### Problem statement
Answer these from the passage below on Cretaceous sea levels:
(a) How many major sea-level regressions did the study find?
(b) Are kaolinite/chlorite + mica ratios high or low when sea levels are low?
(c) What kind of climate goes with high sea levels?

### Text passage
#####

A multi‐disciplinary study of sea‐level and climate proxies, including bulk rock and clay mineral compositions, carbon isotopes, total organic carbon (TOC), Sr/Ca ratios, and macro‐ and microfaunal associations, reveals seven major sea‐level regressions in the southwestern Tethys during the last 10 million years of the Cretaceous: late Campanian (c. 74.2 Ma, 73.4–72.5 Ma and 72.2–71.7 Ma), early Maastrichtian (70.7–70.3 Ma, 69.6–69.3 Ma, and 68.9–68.3 Ma), and late Maastrichtian (65.45–65.3 Ma). Low sea levels are generally associated with increased terrigenous influx, low kaolinite/chlorite + mica ratios, high TOC and high Sr/Ca ratios, whereas high sea levels are generally associated with the reverse conditions. These sea‐level changes may be interpreted as eustatic as suggested by the global recognition of at least four of the seven major regressions identified (74.2 Ma, 70.7–70.3 Ma, 68.9–68.3 Ma and 65.45–65.3 Ma). Climatic changes inferred from clay mineral contents correlate with sea‐level changes: warm or humid climates accompany high sea levels and cooler or arid climates generally accompany low sea levels.

#####

### Dataset content
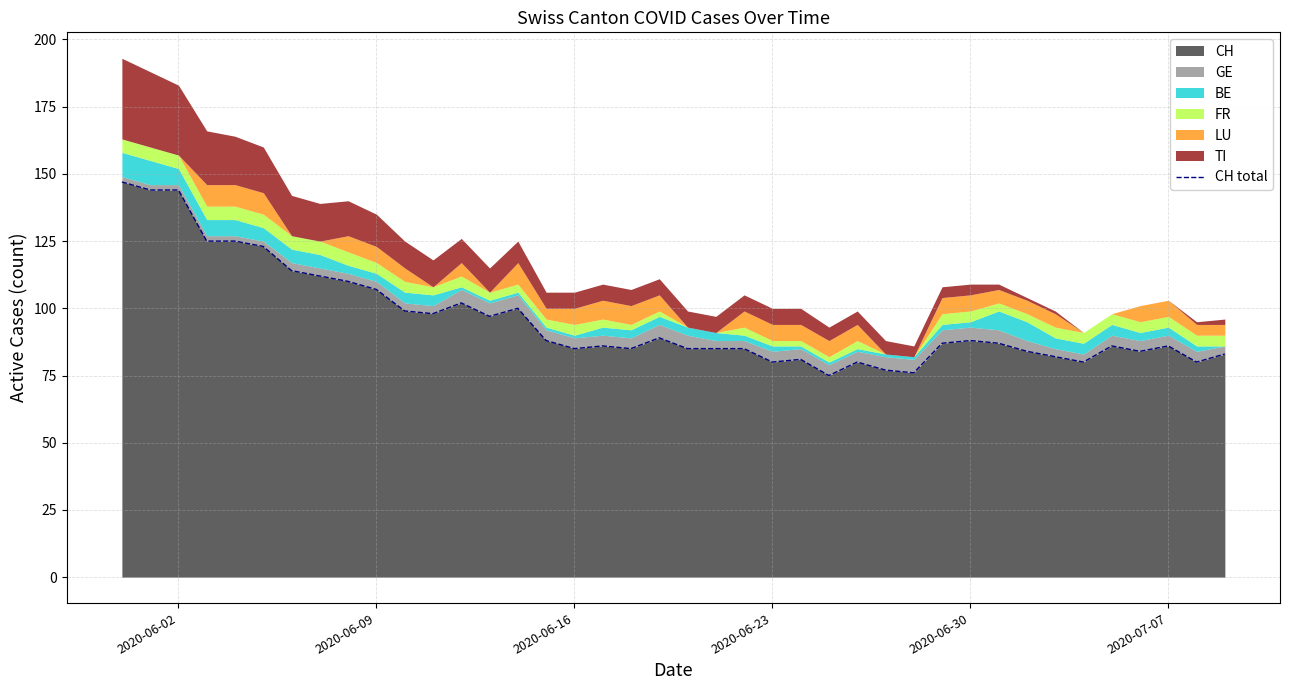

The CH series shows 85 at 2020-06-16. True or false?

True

#####

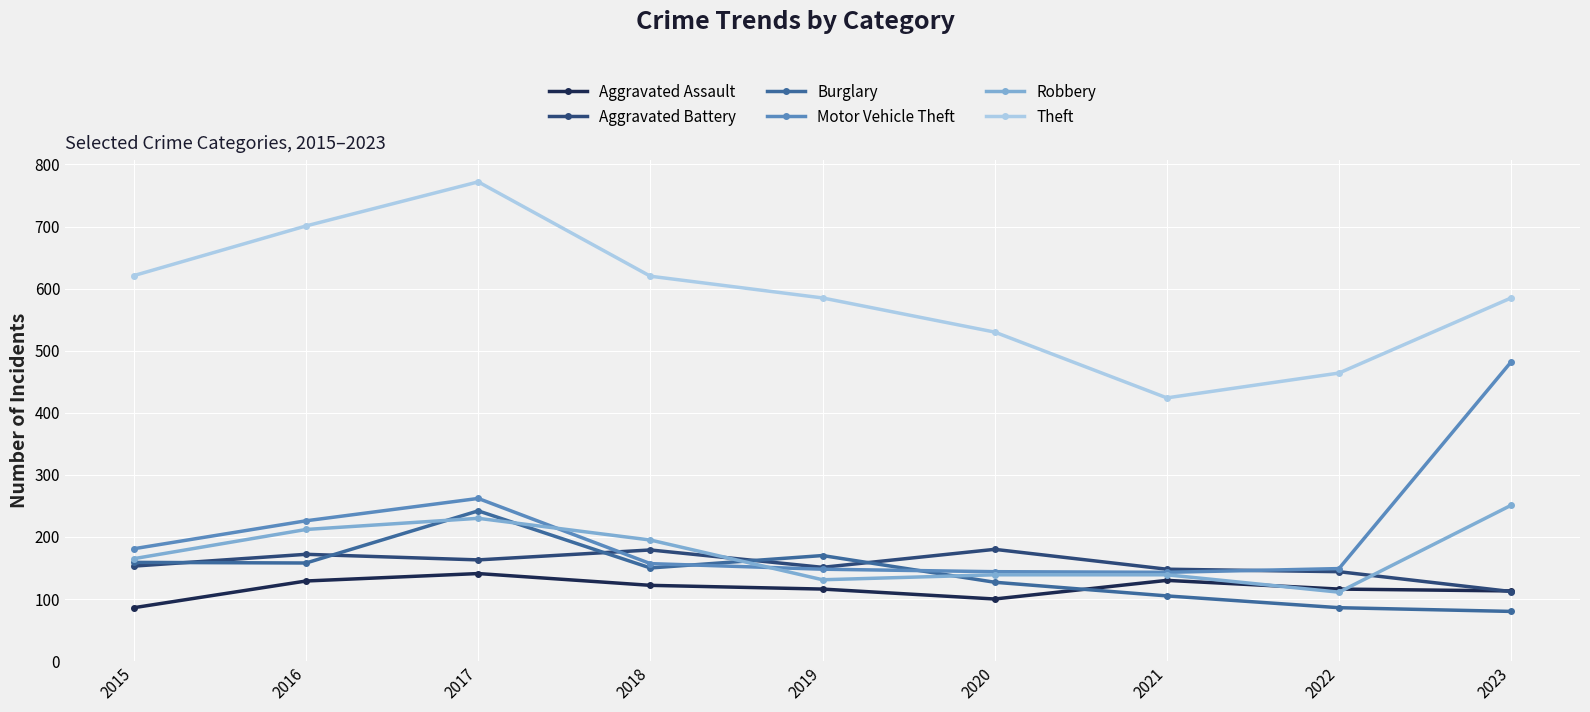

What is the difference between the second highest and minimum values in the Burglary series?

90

#####

### Task result
(a) Seven.
(b) Low.
(c) A warm or humid climate.